Objek Wisata di Sleman Diserbu Wisatawan Saat Libur Tahun Baru

Jip wisata di Lereng Merapi, Sleman. - Harian Jogja/Lajeng Padmaratri
05 Januari 2022 06:17 WIB Bernadheta Dian Saraswati Sleman Share :

Harianjogja.com, SLEMAN—Sejumlah objek wisata di Kabupaten Sleman diserbu wisatawan selama libur Tahun Baru, Sabtu-Minggu (1-2/1/2022). Hampir setiap destinasi wisata mengalami kenaikan kunjungan dibandingkan akhir pekan biasanya.

Kepala Dinas Pariwisata (Dinpar) Sleman, Suparmono mengatakan wisatawan masih memilih destinasi alam atau terbuka sebagai tujuan berlibur. “Pengunjungnya masih didominasi oleh kelompok kecil keluarga,” kata Suparmono saat dikonfirmasi, Selasa (4/1/2021).

Berdasar pantauan Dinpar Sleman, kunjungan ke Tebing Breksi saat Tahun Baru 2022 mencapai 5.329 pengunjung; kunjungan ke Studio Alam Gamplong mencapai 2.435 pengunjung; Grojogan Watu Purbo 2.241 pengunjung; Sindu Kusuma Edu Park 1.652 pengunjung; Jogja Exotarium 1.861 pengunjung; Tlogo Muncar dan Kalikuning Park 3.573 pengunjung; tiga candi yaitu Candi Ijo, Candi Sambisari, dan Candi Banyunibo 664 pengunjung; dan Candi Prambanan sebanyak 14.813 pengunjung.

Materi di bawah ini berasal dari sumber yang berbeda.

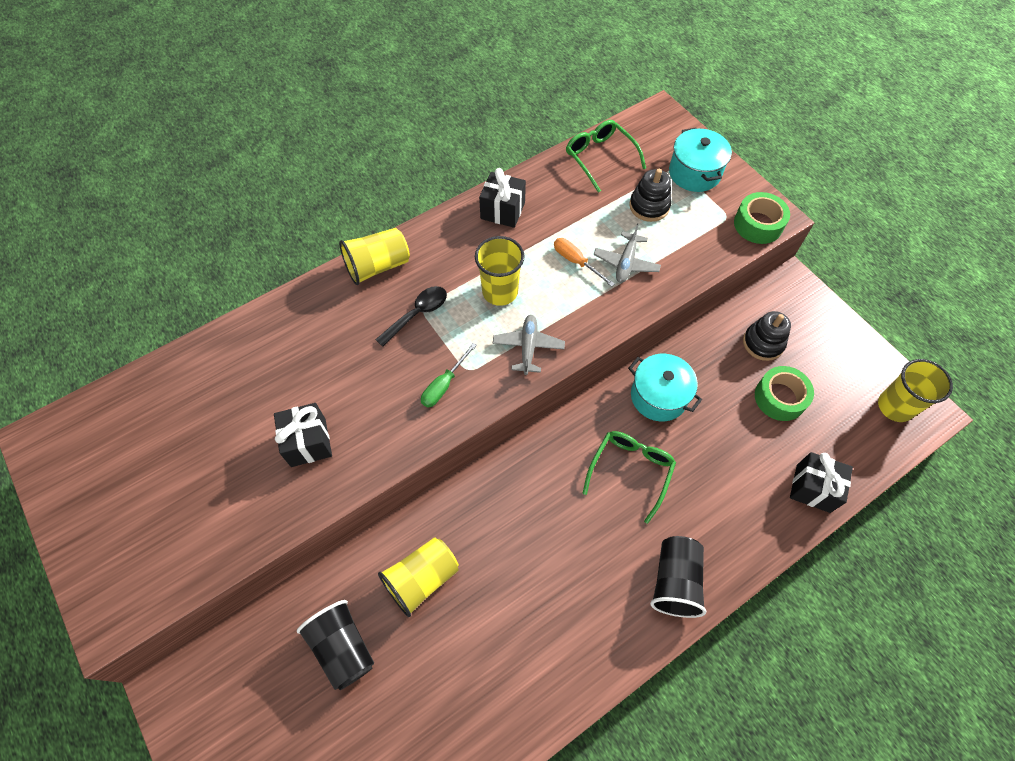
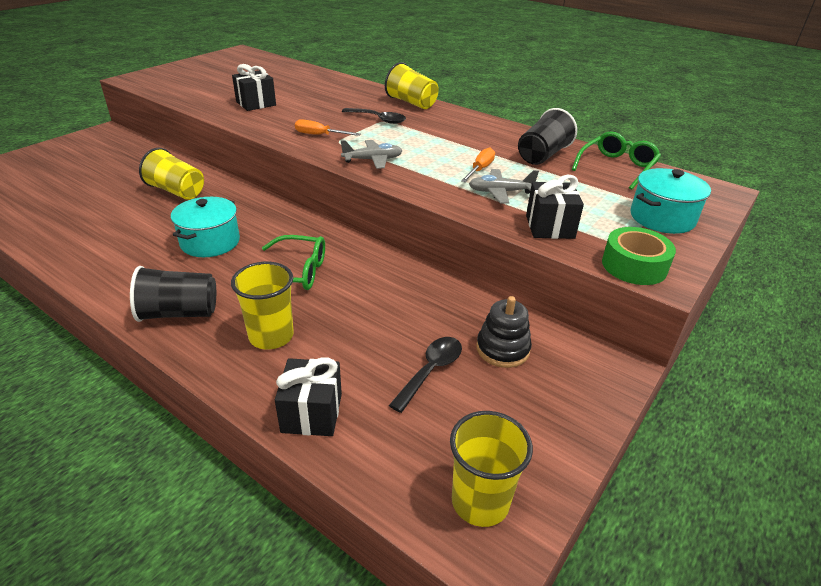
camera: 70 degrees right, 25 degrees down
(343, 647) = (126, 173): black cup -> black cup (542, 155)
(444, 385) = (319, 135): green screwdriver -> orange screwdriver
(500, 291) = (421, 143): yellow cup -> yellow cup (271, 336)
(502, 211) = (506, 135): black gift -> black gift (550, 227)
(649, 206) = (584, 197): black stacking toy -> none
(658, 396) = (387, 279): turquoise pot -> turquoise pot (210, 242)
(780, 398) = (431, 371): green tape -> black spoon

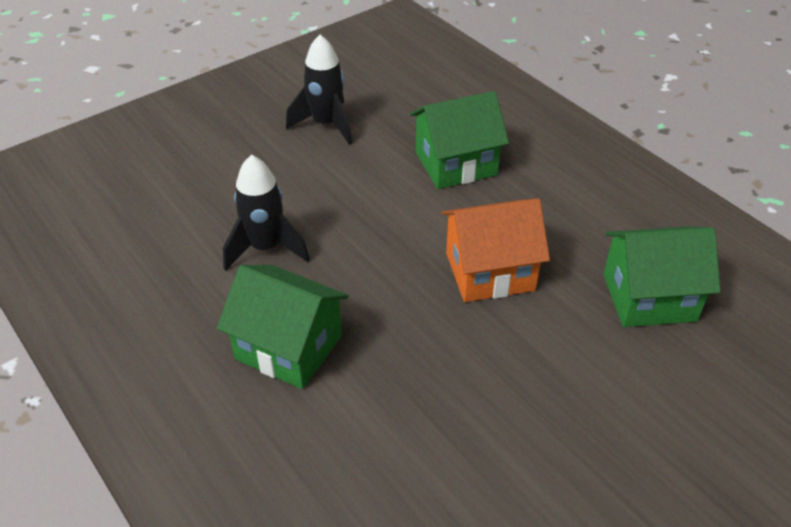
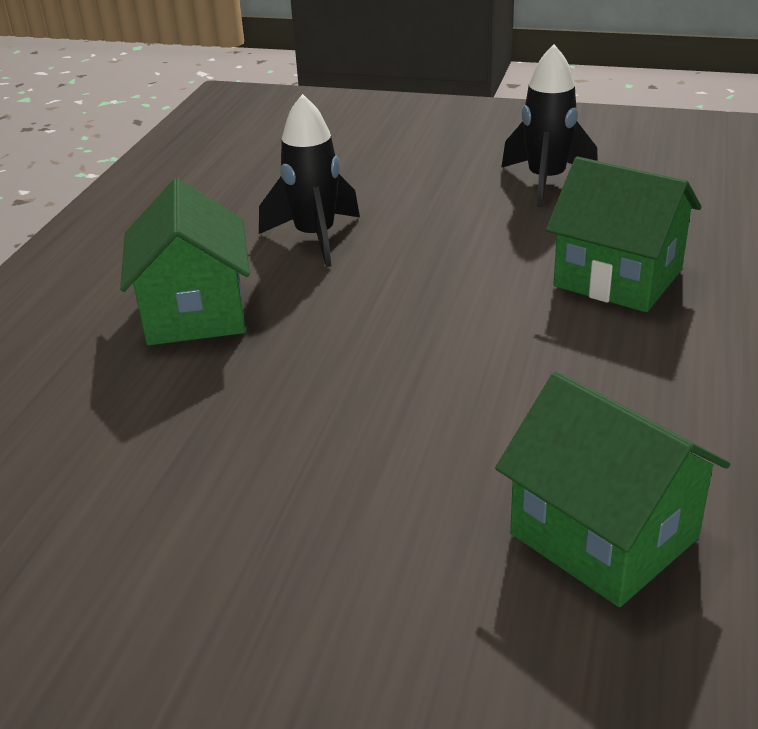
camera: 55 degrees right, 10 degrees down
(490, 271) = (467, 381): orange house -> none

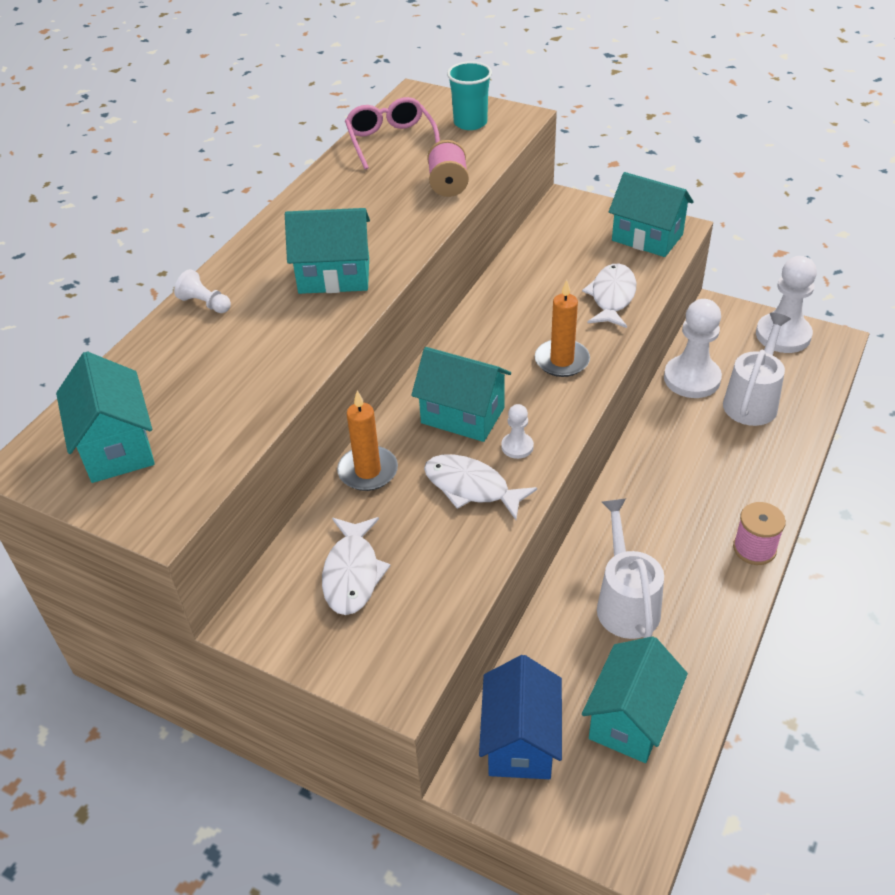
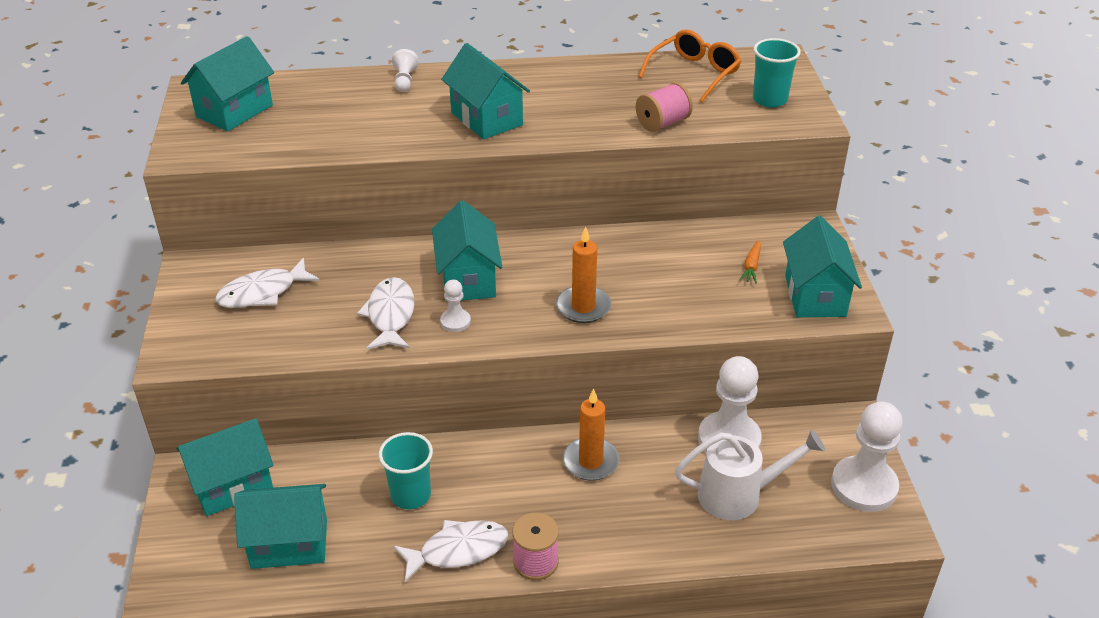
camera: 55 degrees right, 5 degrees down
(368, 471) = (369, 257): orange candle -> orange candle (590, 461)
(391, 141) = (694, 73): pink glasses -> orange glasses
(520, 741) = (232, 485): blue house -> turquoise house
(586, 251) = (751, 266): none -> orange carrot
(612, 297) = (700, 305): white fish -> white fish (458, 550)
(625, 601) = (410, 495): white watering can -> turquoise cup

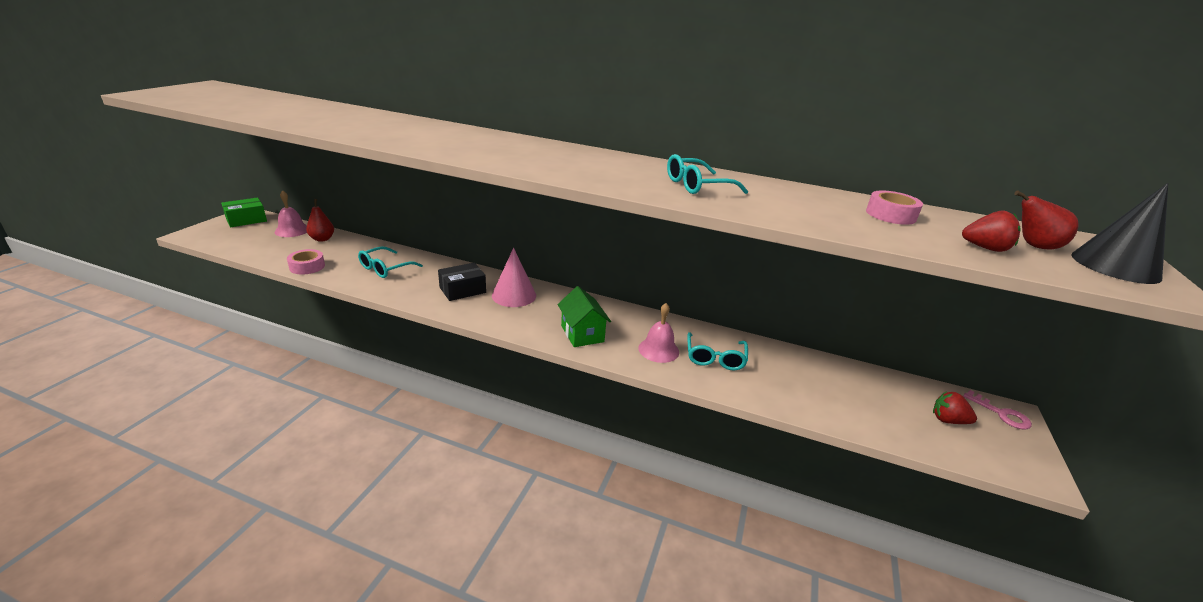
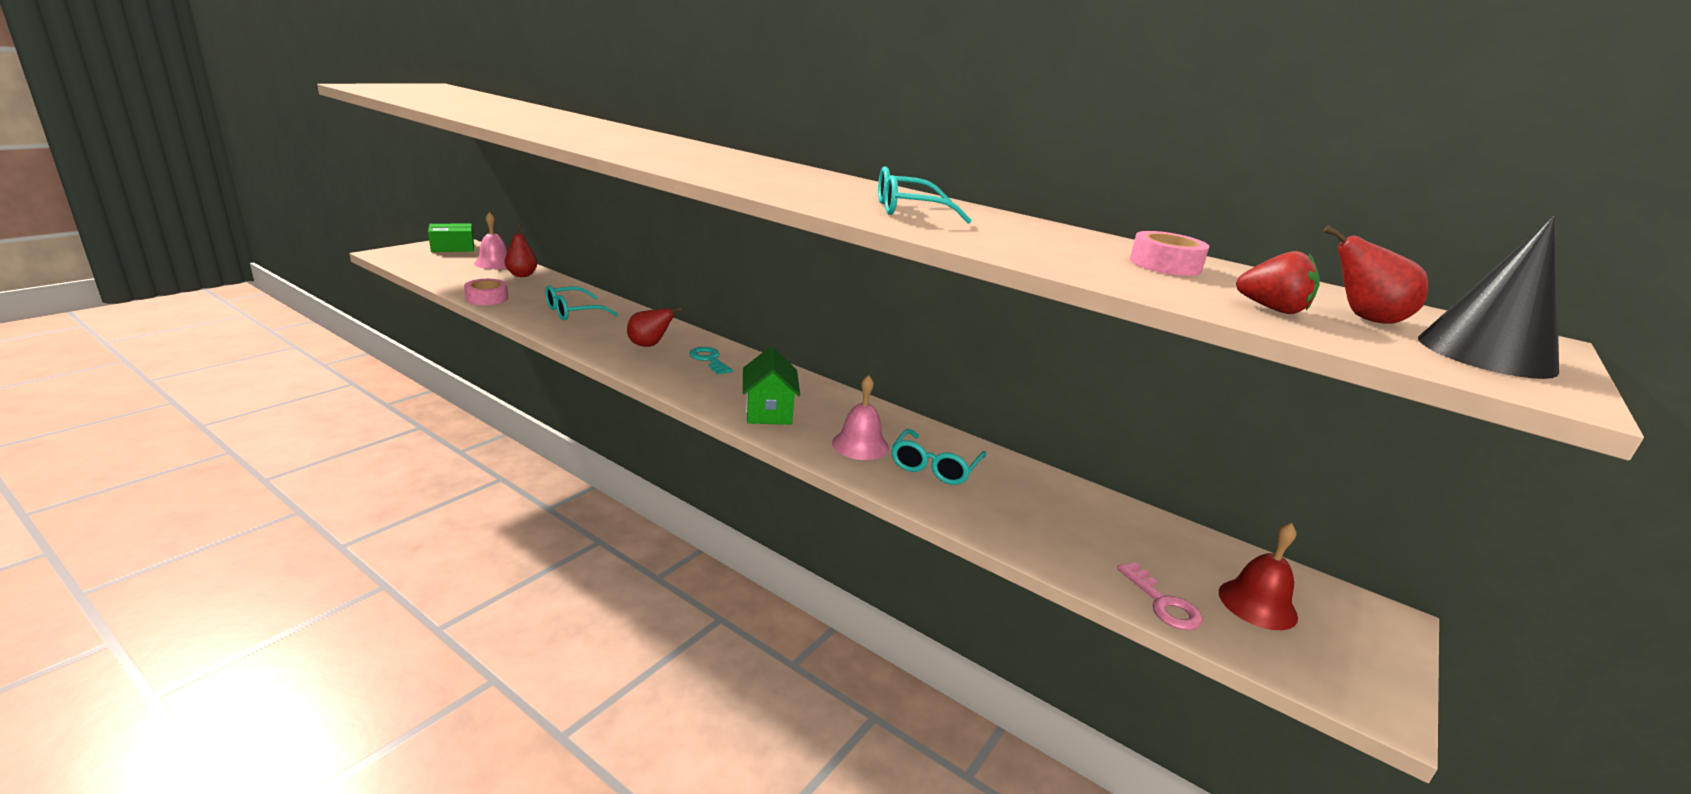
camera: 15 degrees right, 5 degrees down
(462, 290) = (649, 345): black box -> red pear
(514, 295) = (709, 360): pink cone -> turquoise key
(948, 420) = (1257, 604): red strawberry -> red bell
(1001, 414) = (1361, 614): pink key -> pink key (1163, 603)

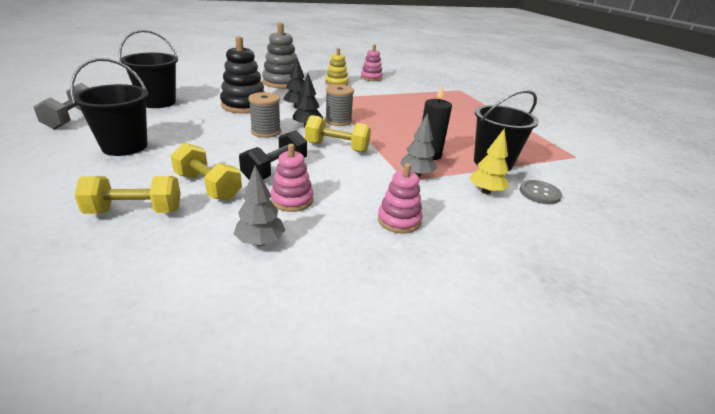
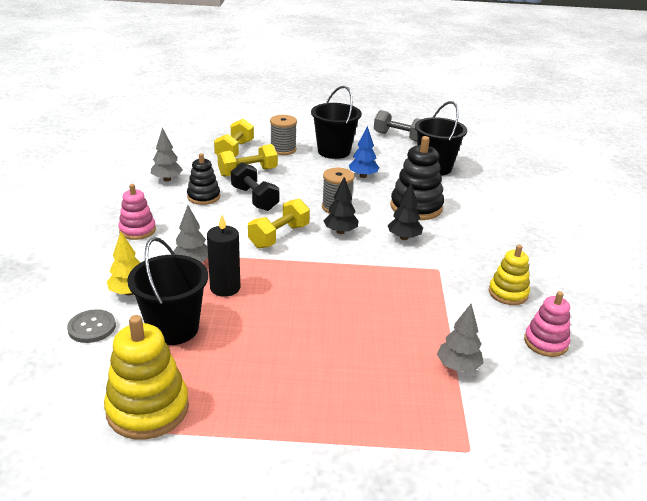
camera: 115 degrees right, 0 degrees up
(190, 127) = (363, 176): none -> blue tree
(282, 82) = (507, 245): grey stacking toy -> none
(292, 200) = (203, 197): pink stacking toy -> black stacking toy
(338, 121) = (349, 255): grey spool -> grey spool (283, 149)
(413, 92) = (458, 367): none -> grey tree
(555, 153) = (148, 409): none -> yellow stacking toy

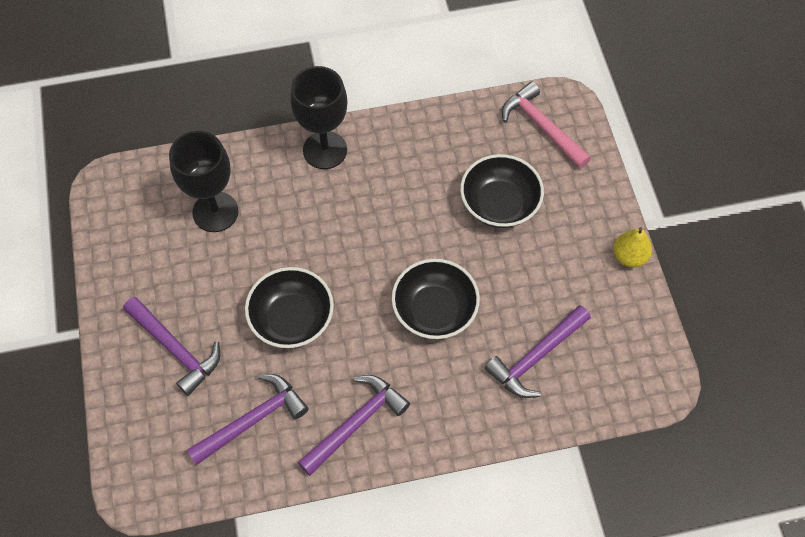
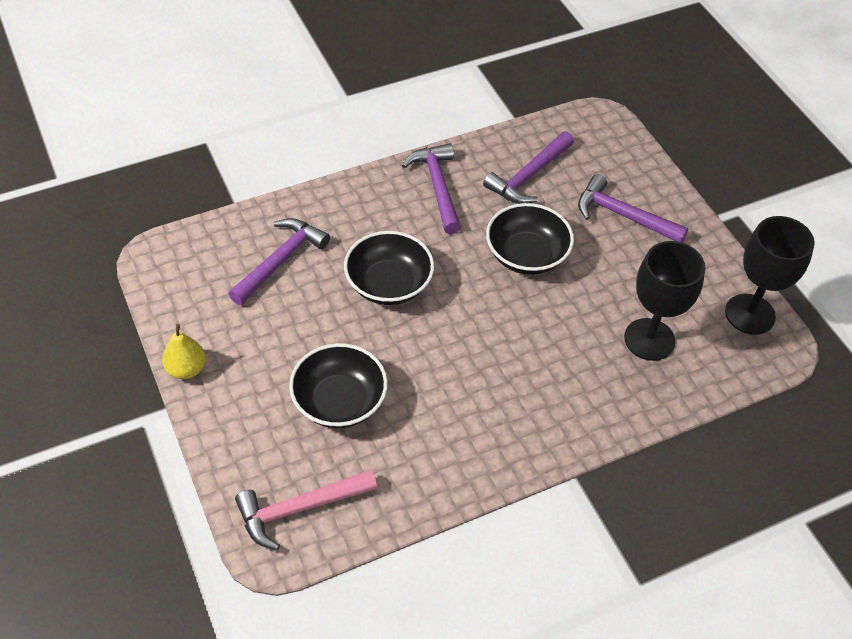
camera: 165 degrees right, 10 degrees down
(325, 150) = (559, 429): black goblet -> black goblet (750, 314)
(356, 423) = (438, 187): purple hammer -> purple hammer turned 135 degrees clockwise
(542, 127) = (299, 508): pink hammer -> pink hammer turned 120 degrees clockwise

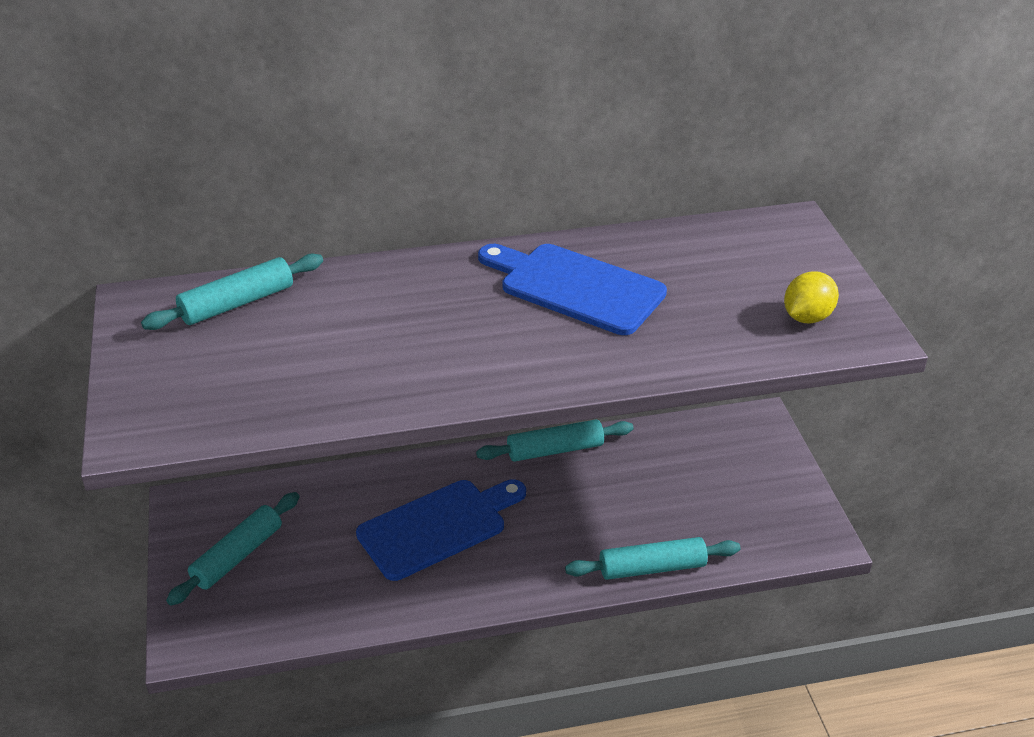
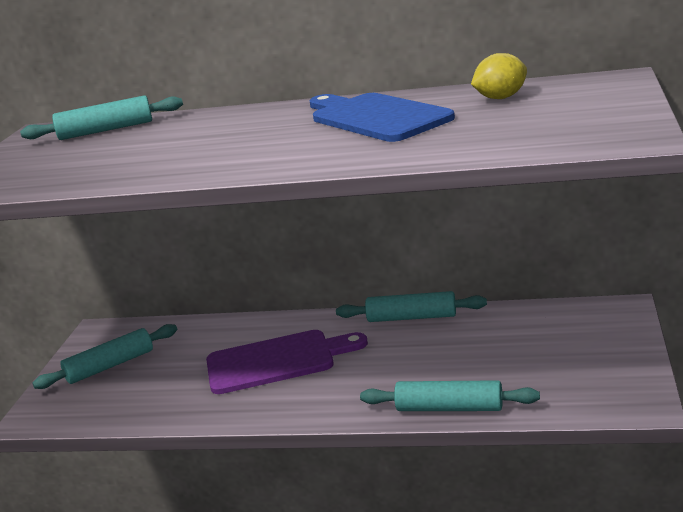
camera: 25 degrees right, 15 degrees down
(438, 527) = (277, 361): blue cutting board -> purple cutting board
(807, 317) = (580, 129): yellow lemon -> yellow lemon (501, 98)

Suparmono mengatakan destinasi museum juga menjadi tujuan yang cukup menarik bagi wisatawan. Terdata kunjungan ke Museum Ullen Sentalu, Monumen Jogja Kembali dan Museum Affandi dikunjungi 2.085 wisatawan. “Untuk wisata air Jogja Bay Waterpark dikunjungi 6.989 pengunjung, dan Citra Grand Mutiara 381 pengunjung,” tutur Suparmono.

Kunjungan ke kawasan wisata Kaliurang tercatat sebanyak 15.052 orang dan Kaliadem 7.902 orang. “Dari pantauan kami di lapangan, baik pengelola destinasi dan usaha pariwisata maupun wisatawan sudah disiplin menerapkan protokol kesehatan pencegahan Covid-19 seperti memakai masker dalam beraktivitas, dan cuci tangan sebelum memasuki destinasi wisata,” tutur Suparmono.

Destinasi wisata alternatif seperti wisata petik salak milik Kelompok Tani Salak Kusuma Mulya Sukorejo, Girikerto, Turi, juga menjadi pilihan wisatawan. Kebanyakan mereka datang bersama keluarga. “Yang datang kelompok kecil seperti dari keluarga,” kata Wakil Ketua Kelompok Tani Kusuma Mulya Sukorejo, Endang Setyomurni.

Tingkat hunian hotel saat libur Natal dan Tahun Baru rata-rata mencapai 52% sampai dengan 95%. Aktivitas hotel pada malam menjelang pergantian tahun sebatas gala dinner di restoran dengan atribut pergantian Tahun Baru hingga pukul 22.00 WIB.